Robert Poole of the Reason Institute argues that the root problem for the MTA is that the drivers hold a monopoly over transit services within the district, but when it comes to eliminating all competition, the drivers can take a lesson from the supes. With supervisorial districts in Los Angeles now grown to encompass nearly 2 million people, the cost of campaigns has become prohibitive. And with no limit on the amount of money a county contractor can donate to a supe, an L.A. County supervisor, once elected, cannot seriously be challenged, let alone replaced, save in the event of direst scandal. During the primary elections last March, all three supes standing for re-election were unopposed.

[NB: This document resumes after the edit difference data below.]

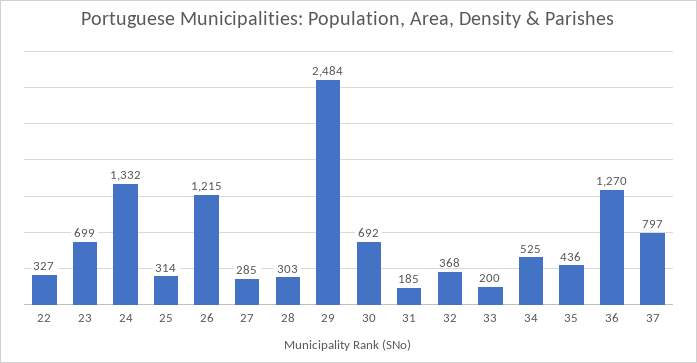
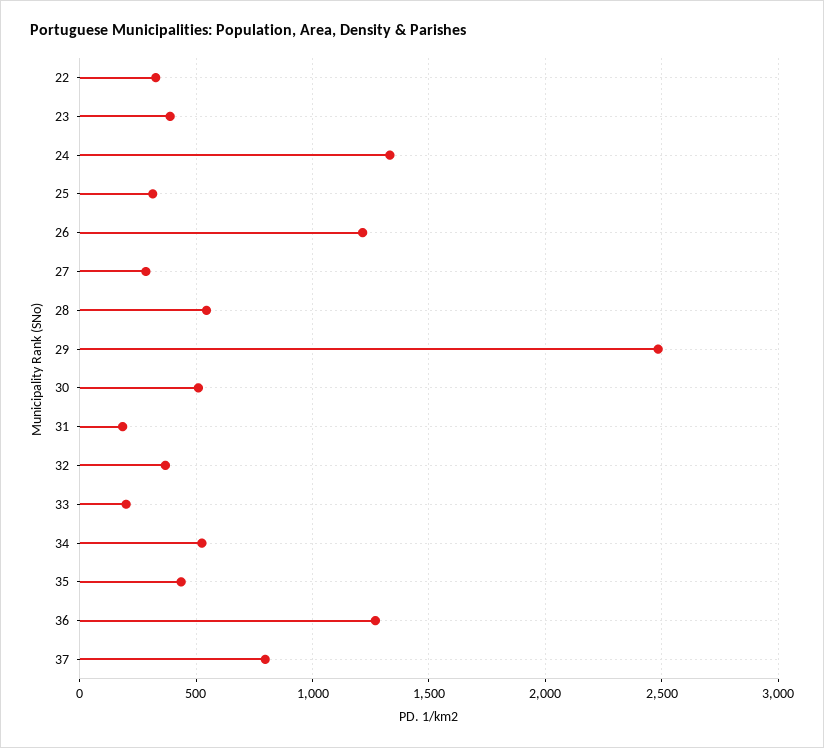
  {
    "22": 327,
-   "23": 699,
+   "23": 400,
    "24": 1332,
    "25": 314,
    "26": 1215,
    "27": 285,
-   "28": 303,
+   "28": 550,
    "29": 2484,
-   "30": 692,
+   "30": 500,
    "31": 185,
    "32": 368,
    "33": 200,
    "34": 525,
    "35": 436,
    "36": 1270,
    "37": 797
  }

In short, nothing remains to prompt the supes to settle this strike save their own sense of decency. And decency was so strikingly absent in their dealings with another group of county workers and clients earlier this month — that is, home-care workers and their patients — that the supes’ nonresponse to the MTA crisis should come as no surprise. While every other California county that had recognized its home-care workers was able to offer them health coverage and an hourly raise of at least $1.25, here in Los Angeles — where 74,000 home-care workers had voted to form a union last year in the largest unionization campaign in the U.S. in 60 years — the supes denied them their health coverage and offered them a measly 50-cent increase, to $6.75 an hour.
It’s tempting to think that L.A. supes are simply meaner than their counterparts across the state, but more likely those other supes are more responsive to public need simply because they occasionally have to face contested elections. County Measure A on the November ballot, which would expand the L.A. board from five to nine members, could actually restore some measure of accountability to L.A. County government. In the wake of the “nonevent” of the MTA shutdown, the L.A. County Federation of Labor is considering funding a major campaign on Measure A’s behalf. ’Bout time.

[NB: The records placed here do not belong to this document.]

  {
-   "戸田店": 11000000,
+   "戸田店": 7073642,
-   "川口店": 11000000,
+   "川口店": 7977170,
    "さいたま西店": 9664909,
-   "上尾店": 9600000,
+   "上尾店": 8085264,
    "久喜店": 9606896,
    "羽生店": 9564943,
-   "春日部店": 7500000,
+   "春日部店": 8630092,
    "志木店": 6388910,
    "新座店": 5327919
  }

As with the supes, there’s a structural reason for Riordan’s indifference to the toll the strike is taking: In his case, it’s term limits, which mean he will not face the voters again. But even term limits cannot fully explain the cluelessness and callousness of the mayor’s insistence on completing his tour de France while L.A.’s poor were compelled to trudge across town. The problem, rather, is that the mayor has lost his political compass: attorney Bill Wardlaw. The rift between the mayor and his longtime consigliere, which began over Wardlaw’s refusal to support the mayoral candidacy of Steve Soboroff, whom Riordan is backing, is increasingly forcing the mayor to rely on his own political judgment. No more frightening scenario for Los Angeles is imaginable.

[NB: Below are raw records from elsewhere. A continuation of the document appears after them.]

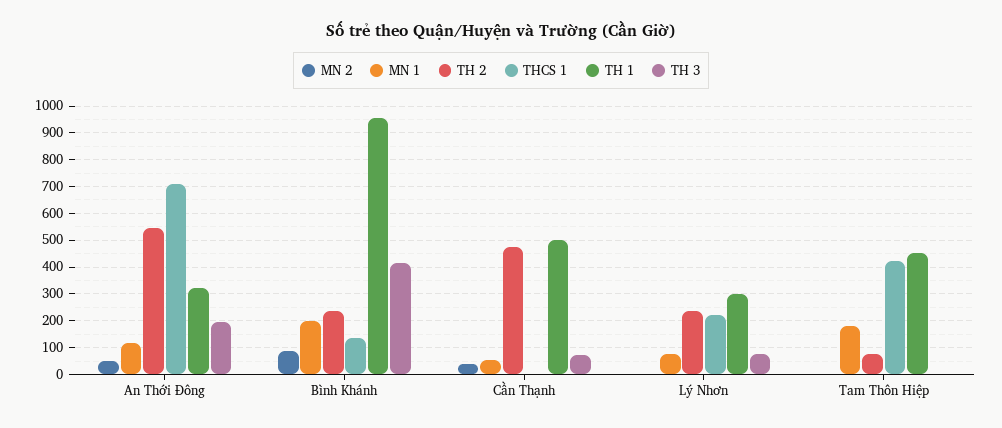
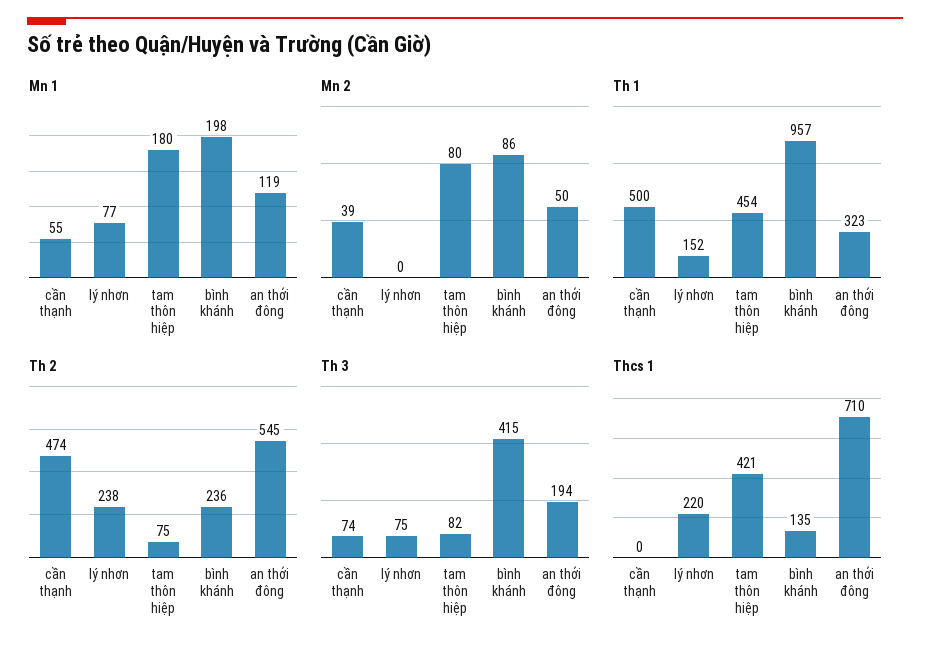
  {
    "MN 2": {
      "An Thới Đông": 50,
      "Bình Khánh": 86,
      "Cần Thạnh": 39,
      "Lý Nhơn": 0,
-     "Tam Thôn Hiệp": 0
+     "Tam Thôn Hiệp": 80
    },
    "MN 1": {
      "An Thới Đông": 119,
      "Bình Khánh": 198,
      "Cần Thạnh": 55,
      "Lý Nhơn": 77,
      "Tam Thôn Hiệp": 180
    },
    "TH 2": {
      "An Thới Đông": 545,
      "Bình Khánh": 236,
      "Cần Thạnh": 474,
      "Lý Nhơn": 238,
      "Tam Thôn Hiệp": 75
    },
    "THCS 1": {
      "An Thới Đông": 710,
      "Bình Khánh": 135,
      "Cần Thạnh": 0,
      "Lý Nhơn": 220,
      "Tam Thôn Hiệp": 421
    },
    "TH 1": {
      "An Thới Đông": 323,
      "Bình Khánh": 957,
      "Cần Thạnh": 500,
-     "Lý Nhơn": 300,
+     "Lý Nhơn": 152,
      "Tam Thôn Hiệp": 454
    },
    "TH 3": {
      "An Thới Đông": 194,
      "Bình Khánh": 415,
      "Cần Thạnh": 74,
      "Lý Nhơn": 75,
-     "Tam Thôn Hiệp": 0
+     "Tam Thôn Hiệp": 82
    }
  }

Compelled to think for himself, Riordan had already spent the past several months refusing to believe that the Justice Department would go through with its insistence on forcing the city to implement the Christopher Commission reforms that have languished for the past nine years. Compelled to think for himself, Riordan went into the transit talks evidently convinced he could force the union to make concessions, and without Wardlaw at his side, he had no back channel to Contreras to seek a settlement after his frontal assault had failed. The Riordan we’ve seen in the past couple of months is reminiscent of the Riordan who, in his pre-mayoral days, restructured Mattel by tossing hundreds of workers out of their jobs. We’re seeing Riordan without Wardlaw — a creature more of impulse than calculation, a public figure with no feel for public sentiment, a political leader who, left to his own devices, could never have been elected mayor.
For its part, the UTU seems at times as hapless as the mayor. It has gone into the strike having neglected to cultivate either political backing or community support (it is fortunate that the County Fed has both). It provided no numbers to refute management’s misleading claims about the district’s labor costs. In the end, all that the UTU members really have going for them is the public’s sense that Los Angeles shouldn’t be trying to diminish its already shrinking middle class by cutting the incomes of its bus drivers. That’s not much of a strategy, but it may be just enough for them to squeak by.